** Job item **
Gather every line in the entries that contains the word "свой", matching case exactly.
[Opening The data section]
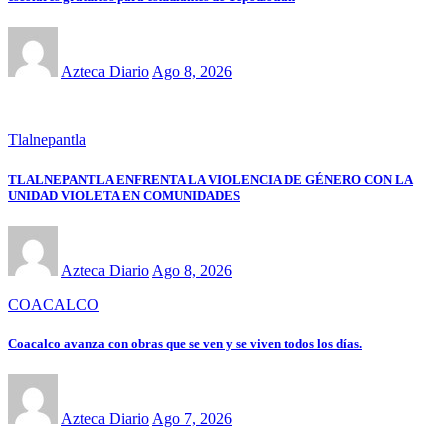
Azteca Diario
Ago 8, 2026
Tlalnepantla
TLALNEPANTLA ENFRENTA LA VIOLENCIA DE GÉNERO CON LA
UNIDAD VIOLETA EN COMUNIDADES
Azteca Diario
Ago 8, 2026
COACALCO
Coacalco avanza con obras que se ven y se viven todos los días.
Azteca Diario
Ago 7, 2026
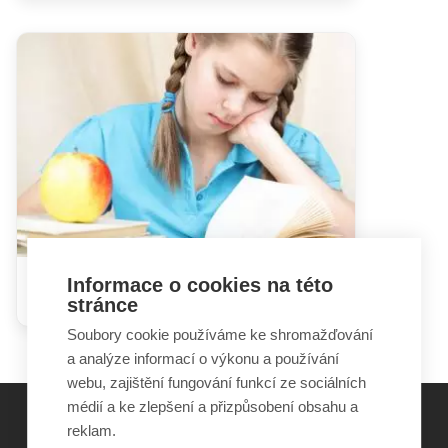
Informace o cookies na této
Doporučení k výuce na dálku
stránce
Soubory cookie používáme ke shromažďování
a analýze informací o výkonu a používání
webu, zajištění fungování funkcí ze sociálních
médií a ke zlepšení a přizpůsobení obsahu a
reklam.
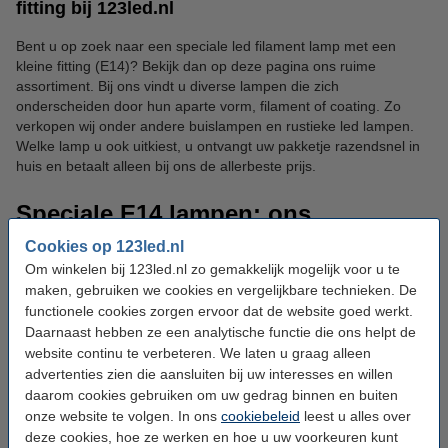
fitting bij 123led.nl
Bent u op zoek naar een speciale led filament lamp met een
kleine fitting (E14)? Bekijk dan op deze pagina ons ruime
assortiment. Bij ons vindt u diverse lampen die zich
onderscheiden door hun aparte vorm, filament of coating. Zo
verkopen wij onder andere buislampen en rustieke led lampen.
Welke lamp u ook uitkiest, u ontvangt uw pakketje razendsnel in
huis en betaalt alleen bij ons de allerbeste prijs.
Speciale E14 lampen: ons
assortiment
Cookies op 123led.nl
Om winkelen bij 123led.nl zo gemakkelijk mogelijk voor u te
maken, gebruiken we cookies en vergelijkbare technieken. De
In ons ruime en complete assortiment vindt u verschillende
functionele cookies zorgen ervoor dat de website goed werkt.
speciale led lampen met zichtbaar filament en een E14 fitting.
Selecteer uit alle lampen van Calex en Philips altijd een variant
Daarnaast hebben ze een analytische functie die ons helpt de
die bij u past. U kunt de volgende lampen bij ons vinden:
website continu te verbeteren. We laten u graag alleen
advertenties zien die aansluiten bij uw interesses en willen
daarom cookies gebruiken om uw gedrag binnen en buiten
E14 buislamp:
Buislampen hebben een langwerpige vorm
onze website te volgen. In ons
cookiebeleid
leest u alles over
en zijn beschikbaar in diverse verschillende varianten. Zo
deze cookies, hoe ze werken en hoe u uw voorkeuren kunt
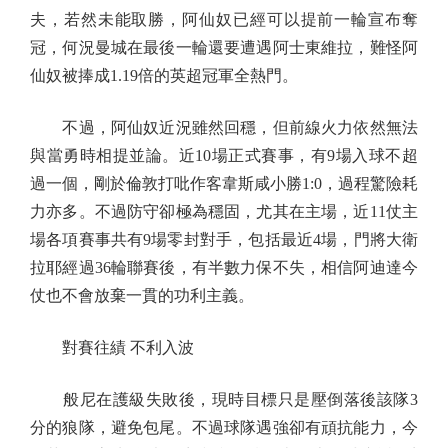
夫，若然未能取勝，阿仙奴已經可以提前一輪宣布奪
冠，何況曼城在最後一輪還要遭遇阿士東維拉，難怪阿
仙奴被捧成1.19倍的英超冠軍全熱門。
不過，阿仙奴近況雖然回穩，但前線火力依然無法
與當勇時相提並論。近10場正式賽事，有9場入球不超
過一個，剛於倫敦打吡作客韋斯咸小勝1:0，過程驚險耗
力亦多。不過防守卻極為穩固，尤其在主場，近11仗主
場各項賽事共有9場零封對手，包括最近4場，門將大衛
拉耶經過36輪聯賽後，有半數力保不失，相信阿迪達今
仗也不會放棄一貫的功利主義。
對賽往績 不利入波
般尼在護級失敗後，現時目標只是壓倒落後該隊3
分的狼隊，避免包尾。不過球隊遇強卻有頑抗能力，今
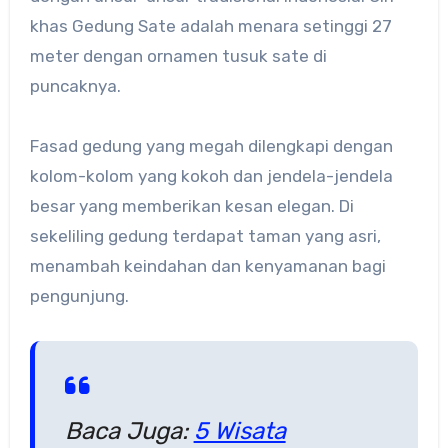
khas Gedung Sate adalah menara setinggi 27
meter dengan ornamen tusuk sate di
puncaknya.
Fasad gedung yang megah dilengkapi dengan
kolom-kolom yang kokoh dan jendela-jendela
besar yang memberikan kesan elegan. Di
sekeliling gedung terdapat taman yang asri,
menambah keindahan dan kenyamanan bagi
pengunjung.
Baca Juga:
5 Wisata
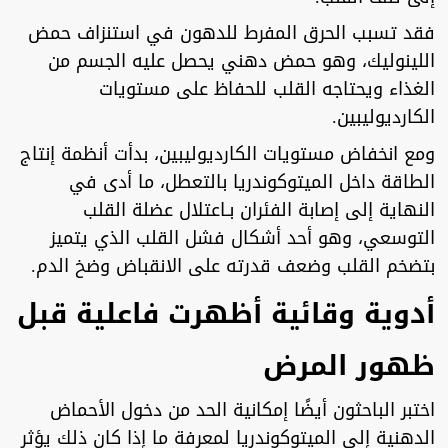
فقد تسبب الحرق المفرط للدهون في استنزاف حمض
اللينوليك، وهو حمض دهني يحصل عليه الجسم من
الغذاء ويحتاجه القلب للحفاظ على مستويات
الكارديوليبين.
ومع انخفاض مستويات الكارديوليبين، بدأت أنظمة إنتاج
الطاقة داخل الميتوكوندريا بالتعطل، ما أدى في
النهاية إلى إصابة الفئران بـاعتلال عضلة القلب
التوسعي، وهو أحد أشكال فشل القلب الذي يتميز
بتضخم القلب وضعف قدرته على الانقباض وضخ الدم.
أدوية وقائية أظهرت فاعلية قبل
ظهور المرض
اختبر الباحثون أيضًا إمكانية الحد من دخول الأحماض
الدهنية إلى الميتوكوندريا لمعرفة ما إذا كان ذلك يؤثر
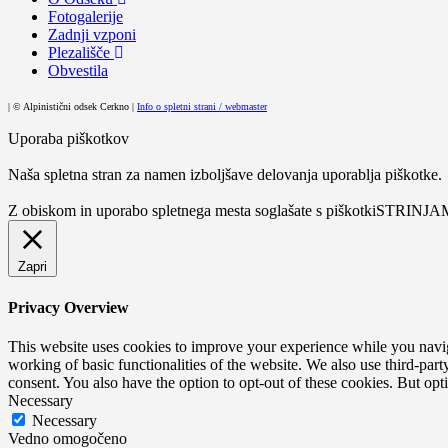
Fotogalerije
Zadnji vzponi
Plezališče
Obvestila
| © Alpinistični odsek Cerkno |
Info o spletni strani / webmaster
Uporaba piškotkov
Naša spletna stran za namen izboljšave delovanja uporablja piškotke.
Z obiskom in uporabo spletnega mesta soglašate s piškotki
STRINJA
Zapri
Privacy Overview
This website uses cookies to improve your experience while you navigat
working of basic functionalities of the website. We also use third-pa
consent. You also have the option to opt-out of these cookies. But op
Necessary
Necessary
Vedno omogočeno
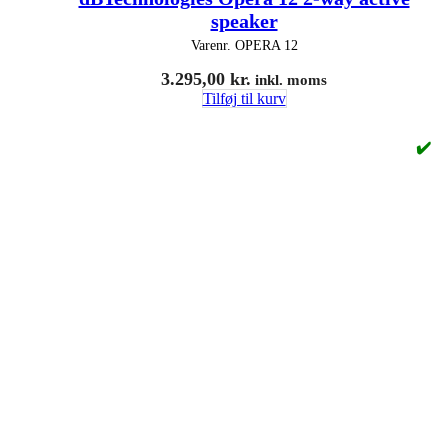
speaker
Varenr.
OPERA 12
3.295,00
kr.
inkl. moms
Tilføj til kurv
✔️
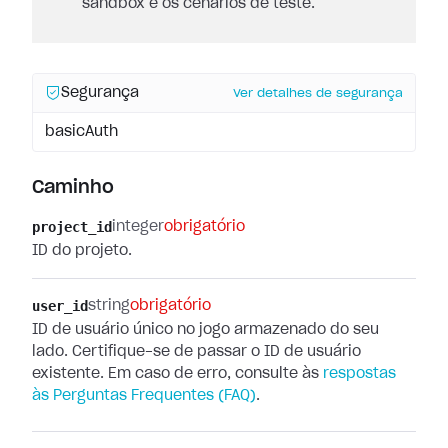
sandbox e os cenários de teste.
Segurança
Ver detalhes de segurança
basicAuth
Caminho
project_id
integer
obrigatório
ID do projeto.
user_id
string
obrigatório
ID de usuário único no jogo armazenado do seu
lado. Certifique-se de passar o ID de usuário
existente. Em caso de erro, consulte às
respostas
às Perguntas Frequentes (FAQ)
.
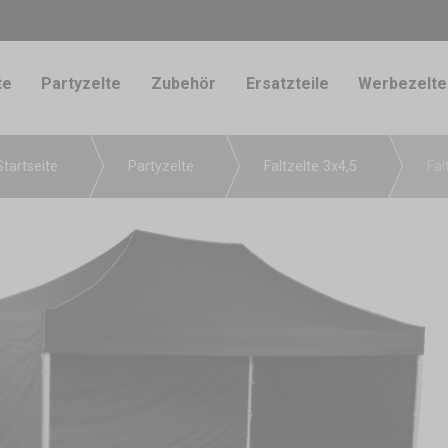
te
Partyzelte
Zubehör
Ersatzteile
Werbezelte
Startseite
Partyzelte
Faltzelte 3x4,5
Fal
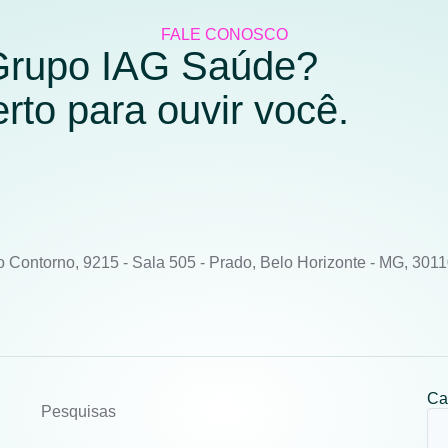
FALE CONOSCO
 Grupo IAG Saúde?
to para ouvir você.
o Contorno, 9215 - Sala 505 - Prado, Belo Horizonte - MG, 301
Ca
Pesquisas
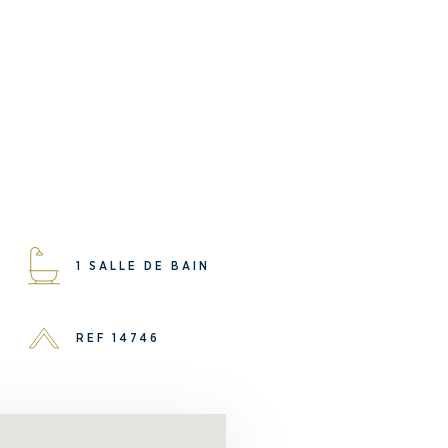
1 SALLE DE BAIN
REF 14746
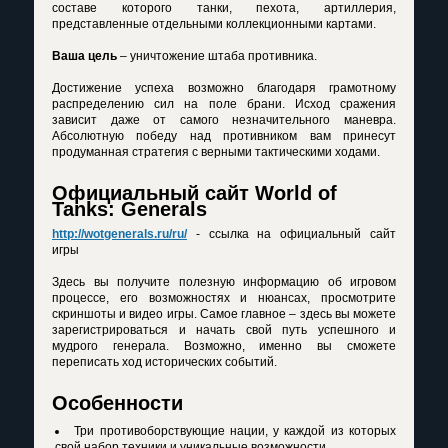
составе которого танки, пехота, артиллерия,
представленные отдельными коллекционными картами.
Ваша цель
– уничтожение штаба противника.
Достижение успеха возможно благодаря грамотному
распределению сил на поле брани. Исход сражения
зависит даже от самого незначительного маневра.
Абсолютную победу над противником вам принесут
продуманная стратегия с верными тактическими ходами.
Официальный сайт World of
Tanks: Generals
http://wotgenerals.ru/ru/
- ссылка на официальный сайт
игры
Здесь вы получите полезную информацию об игровом
процессе, его возможностях и нюансах, просмотрите
скриншоты и видео игры. Самое главное – здесь вы можете
зарегистрироваться и начать свой путь успешного и
мудрого генерала. Возможно, именно вы сможете
переписать ход исторических событий.
Особенности
Три противоборствующие нации, у каждой из которых
свой набор техники и уникальные возможности.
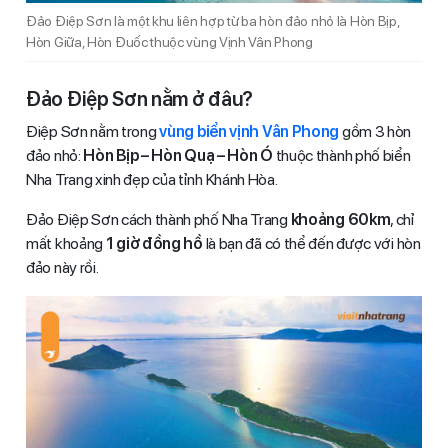
Đảo Điệp Sơn là một khu liên hợp từ ba hòn đảo nhỏ là Hòn Bịp,
Hòn Giữa, Hòn Đuốc thuộc vùng Vịnh Vân Phong
Đảo Điệp Sơn nằm ở đâu?
Điệp Sơn nằm trong
vùng biển vịnh Vân Phong
gồm 3 hòn
đảo nhỏ:
Hòn Bịp – Hòn Quạ – Hòn Ó
thuộc thành phố biển
Nha Trang xinh đẹp của tỉnh Khánh Hòa.
Đảo Điệp Sơn cách thành phố Nha Trang
khoảng 60km
, chỉ
mất khoảng
1 giờ đồng hồ
là bạn đã có thể đến được với hòn
đảo này rồi.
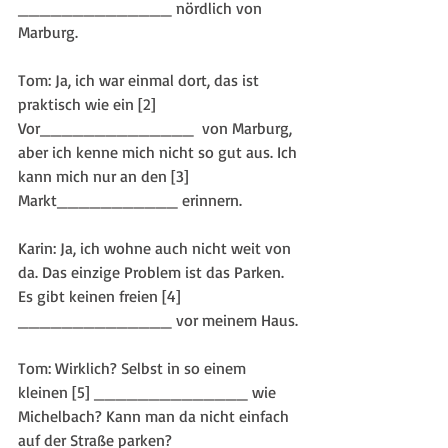
______________ nördlich von 
Marburg.
Tom: Ja, ich war einmal dort, das ist 
praktisch wie ein [2] 
Vor______________  von Marburg, 
aber ich kenne mich nicht so gut aus. Ich 
kann mich nur an den [3]  
Markt___________ erinnern.
Karin: Ja, ich wohne auch nicht weit von 
da. Das einzige Problem ist das Parken. 
Es gibt keinen freien [4] 
______________ vor meinem Haus.
Tom: Wirklich? Selbst in so einem 
kleinen [5] ______________ wie 
Michelbach? Kann man da nicht einfach 
auf der Straße parken?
[Closing The data section]
** Reply **
зарегистрироваться и начать свой путь успешного и
свой набор техники и уникальные возможности.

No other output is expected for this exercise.